Objectives:
1. In the film reviews below, who is the writer-director of Power Ballad?
2. Render this sentence from the film reviews below in Spanish: "Weeks later, Danny revives his career with a monster hit."

Page text:
»»
Similarly, Damian Lewis nails the supreme confidence and insufferable narcissism of Field Marshal Bernard “Monty” Montgomery. Montgomery was incapable of being a team player, and his arrogance and disloyalty is depicted here.

I saw Pressure with The Wife, who is generally not a fan of war movies, and she was absorbed in impressed by the film. Pressure is now in theaters.

POWER BALLAD: what (and who) makes a hit song?

Photo caption: Nick Jonas and Paul Rudd in POWER BALLAD. Courtesy of Lionsgate

In the delightful Irish dramedy Power Ballad, the small-time wedding singer Rick (Paul Rudd) finds himself in an all-night jam with a no-longer-popular boy band star Danny (Nick Jonas). Weeks later, Danny revives his career with a monster hit. Did he steal the song from the Rick? And, if so, what can Rick do about it?

Power Ballad is the latest from John Carney, writer-director of Once, Sing Street and Flora and Son. Those three Feel Good movies all feature penniless Dubliners who discover themselves by harnessing their songwriting talents. Power Ballad includes those elements, but, here, Carney’s exploration of the creative process is more nuanced.

Sure, the core of the song is inspired by Rick’s most heartfelt reflections. But, Carney lets us see that it takes more than melody and lyrics to make a hit; Danny has the charisma and sense of performance that Rick doesn’t, along with the drive, discipline and appetite for grueling hard work that Rick can’t quite harness. And, having tasted the big-time success that Rick can only vaguely imagine, Danny is more desperate.

Carney avoids the potential cornball endings, and lands Power Ballad with an ingeniously satisfying resolution.

The original song in question, How to Write a Song (Without You), composed by Carney and his longtime collaborator Gary Clark, is very good and is plausible as a future jukebox classic. The performances of the real Billboard hits covered by Rick’s wedding band are very, very fun.

Paul Rudd, always so relatable, is very good as an American rocker who stepped off the fast track when he fell for an Irish girl on tour, and scrapes by modestly as a transplant in Dublin. He’s deeply in love with his wife and teenage daughter, who tolerate his very non-rock star Dad behaviors.

I was very impressed with Nick Jonas’ performance as Danny. Although he has 99 screen credits, they’ve almost all been Jonas Brothers videos, TV sitcoms and content in the Night at the Museum and Camp Rock franchises. Although he appeared in the shallow and clumsy (not Nick’s fault) 2019 version of Midway, he hasn’t played many complex adult characters. Although you might not think it a stretch for him to play a former boy bander, Jonas shows Danny to be surprisingly complicated, in the throes of his own identity crisis, an often weak man propelling himself forward with an ill-fitting, needy ambition.

I saw Power Ballad at the closing night of the SLO Film Fest, where it was very well-received. It also played at the SFFILM Festival. It opens in theaters this weekend, and it’s an audience-pleaser.

THE CHRISTOPHERS: twisty, watchable and disposable

Photo caption: Micaela Coel and Ian McKellan in THE CHRISTOPHERS. Courtesy of NEON.
««
Raw data:
»»
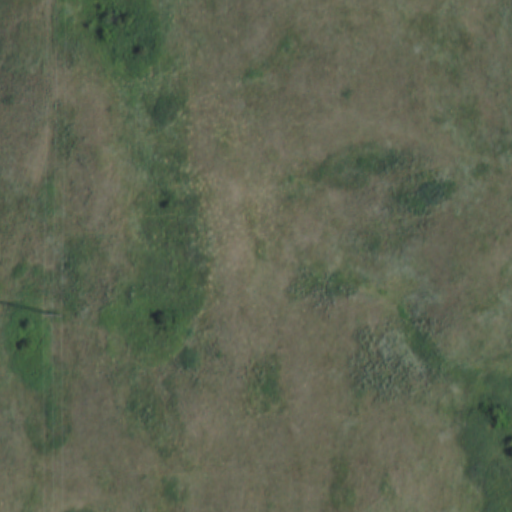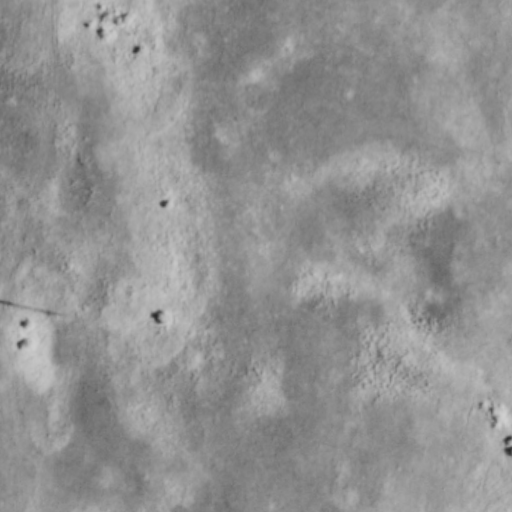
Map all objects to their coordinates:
road: (43, 172)
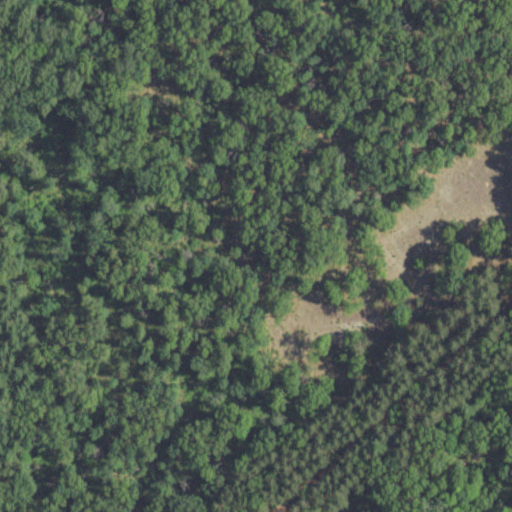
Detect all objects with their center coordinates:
road: (394, 402)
««
Responses in order:
1. John Carney

2. Semanas después, Danny relanza su carrera con un éxito descomunal.